Six à huit heures par jour, c’est le temps que Marie-Claude Chappuis consacre à s’exercer. «Un air doit mûrir, il doit exprimer mon âme.» Il faut beaucoup de temps et de ferveur «jusqu’à ce qu’on réponde aux exigences d’un rôle». Au cours de ses exercices, elle est sur Skype avec son enseignante de chant de New York, parfois elle la fait même venir. «Ma voix est mon second moi, nous vivons ensemble comme un couple. Elle est un cadeau de Dieu. Je la chouchoute comme un enfant.»

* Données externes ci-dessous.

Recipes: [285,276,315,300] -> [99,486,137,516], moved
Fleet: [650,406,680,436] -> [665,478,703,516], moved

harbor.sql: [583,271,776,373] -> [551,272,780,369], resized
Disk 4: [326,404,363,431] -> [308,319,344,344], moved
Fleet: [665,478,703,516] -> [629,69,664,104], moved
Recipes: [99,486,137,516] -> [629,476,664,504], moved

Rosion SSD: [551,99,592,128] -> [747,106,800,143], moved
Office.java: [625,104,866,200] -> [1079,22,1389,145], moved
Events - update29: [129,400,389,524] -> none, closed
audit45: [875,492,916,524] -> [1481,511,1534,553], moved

Les courants d’air sont un poison, un air trop sec aussi. Marie-Claude Chappuis a toujours un humidificateur sous la main. Lorsqu’elle ne peut pas régler la température dans un hôtel – «l’idéal, c’est 20 °C» – elle change de logis. Il est non moins essentiel de boire beaucoup d’eau, de dormir et d’entraîner le corps: «Chanter l’opéra, c’est un sport d’élite!» Texte, mélodie, mouvement: tout doit jouer de la tête aux pieds. Son regard vagabonde vers la forêt proche. «Tout nous est uniquement prêté.» Enfant, elle s’était promis de ne jamais cesser de développer son talent, de ne pas devenir amère. «J’y travaille jour après jour, je me sens comme une débutante face à chaque nouvelle tâche.» Maintenant, sa voix a besoin de repos, ajoute-t-elle. Puis elle se tait.
>> En concert:
- le 6 septembre à Neuchâtel
- le 8 septembre à La Chaux-de-Fonds dans le cadre du festival 1001 Harmonies - le 22 décembre à Fribourg pour le concert de Noël (Festival du lied)
Le CD
Le dernier CD de Marie-Claude Chappuis, «Au cœur des Alpes – Folksongs from Switzerland». Sa maman Thérèse y chante aussi.